Being a shrewd businesswoman who could read people accurately, Setsuko Nozawa thought the strangest thing about the encounter was how the man had reacted to her story about Lucas Drackman having done a great kindness for her and her husband some years earlier. Although he had no reason to doubt a word she’d said, he hadn’t believed her for a moment. In spite of the extravagant praise he had heaped upon his former student, perhaps Dr. Mace-Maskil found it impossible to imagine that Lucas Drackman was capable of a kind act.
62
As Amalia and Malcolm and I moved on from Girl with the Red Hat, proceeding deeper into Kalomirakis Pinakotheke, I asked if she could not just tell me about the artist but if she could explain also what each painting meant, why its maker made it, what he wished to say.
Rapping my head with the rolled-up brochure each of us had been given when we paid at the entrance, Malcolm said, “That’s a pretty stupid thing for a prodigy to ask. Tell him why it’s stupid, Amalia.”
“If I recall correctly,” she said, “when I brought you here
for the first time, you asked me the same thing.”
“That’s not the way I remember it,” Malcolm said.
“How do you remember it, dear brother?”
“You were in a stormy mood that day.”
She raised her eyebrows. “Stormy?”
“And you were drinking.”
“Oh? What was I drinking?”
“Just everything. Brandy, beer, vodka, wine.”
“Did you have to carry me over your shoulder?”
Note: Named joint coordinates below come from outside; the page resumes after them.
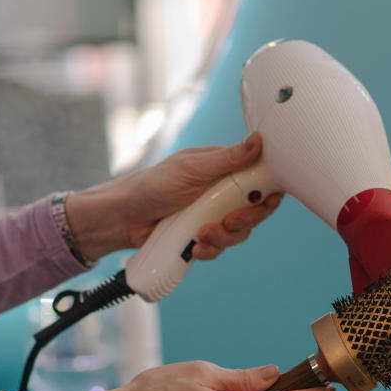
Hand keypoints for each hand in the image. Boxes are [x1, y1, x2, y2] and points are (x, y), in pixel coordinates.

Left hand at [62, 133, 281, 263]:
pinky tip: (195, 249)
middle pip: (254, 211)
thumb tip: (259, 140)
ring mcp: (211, 216)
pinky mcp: (201, 237)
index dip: (268, 191)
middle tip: (229, 220)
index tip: (267, 200)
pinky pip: (219, 248)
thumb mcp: (192, 169)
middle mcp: (220, 193)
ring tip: (200, 235)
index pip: (259, 179)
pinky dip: (210, 250)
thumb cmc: (152, 185)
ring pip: (238, 233)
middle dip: (245, 219)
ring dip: (224, 237)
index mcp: (222, 169)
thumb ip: (227, 159)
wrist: (122, 218)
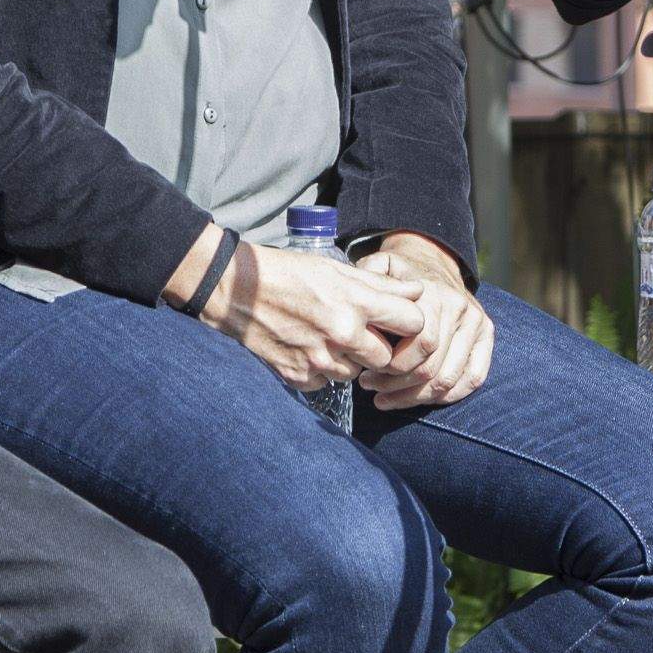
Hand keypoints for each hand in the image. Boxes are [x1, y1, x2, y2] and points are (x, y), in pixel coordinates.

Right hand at [202, 236, 426, 391]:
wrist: (235, 291)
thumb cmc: (287, 274)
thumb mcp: (336, 269)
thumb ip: (381, 284)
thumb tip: (417, 291)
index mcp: (357, 302)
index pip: (413, 322)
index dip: (409, 323)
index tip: (399, 323)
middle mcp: (343, 334)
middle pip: (388, 358)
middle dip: (379, 349)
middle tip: (361, 334)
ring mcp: (320, 360)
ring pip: (355, 374)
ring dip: (349, 361)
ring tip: (327, 338)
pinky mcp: (299, 377)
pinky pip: (325, 383)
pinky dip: (320, 371)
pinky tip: (306, 349)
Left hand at [356, 234, 494, 409]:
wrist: (432, 261)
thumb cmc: (398, 275)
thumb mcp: (379, 269)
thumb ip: (367, 283)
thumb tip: (360, 310)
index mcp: (433, 294)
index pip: (421, 344)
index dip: (392, 368)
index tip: (367, 373)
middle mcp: (459, 308)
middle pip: (432, 368)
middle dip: (398, 387)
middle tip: (371, 389)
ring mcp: (476, 322)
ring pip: (449, 379)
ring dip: (416, 397)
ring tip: (388, 398)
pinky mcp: (486, 335)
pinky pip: (473, 377)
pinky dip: (447, 396)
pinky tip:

“Not at all. I said you were brain-damaged at birth, and they gave us a courtesy wheelchair.”
“You’re terrible.”
“I don’t believe you were drunk,” I told Amalia.
“Thank you, Jonah.”
To me, Malcolm said, “You are painfully naïve, child. Anyway, as I wheeled her from painting to painting—she would point at each one and in an embarrassing drunken way, she’d demand to know what the picture meant. Sis, do you remember what I told you that day? Jonah needs to hear it.”
“Why don’t you tell him, Malcolm?”
“I’m not sure I remember it word for word.” To me, he added, “The dear girl will have committed it to memory. Even drunk, she hangs on my every utterance.”
“Utterance?” Amalia said.
“I heard a really cool British actor say it in a movie. Sounds sophisticated. From now on, I’m not going to say anything, I’m going to utter.”
“Utter all you want, you still won’t make sense.”
“Right there is a hint of her stormy mood,” he told me. “She must have a flask she’s been nipping from.”
“What I said to Malcolm that day, Jonah, is that there’s a lot to learn about art. You need to train your eye. But when it comes to what it means, no stuffy expert in the world has a right to tell you what you should think about a painting. Art is subjective. Whatever comfort or delight you get from a painting is your business. What it says, it says to you. Too many experts make art political, ’cause they believe great artists have always held the same convictions as they themselves do. But the last thing art should be is political. Yuck. Double yuck. Keep your mind free. Trust your eye and heart.”
Malcolm said, “That’s what I told her, word for word. Amazing she could memorize it, considering how pickled she was that day.”
In his ungainly manner, he went to the velvet restraining rope that looped through the gallery from stanchion to stanchion, and he stood before a painting titled Wheatfields by Jacob van Ruisdael. Amalia and I joined him.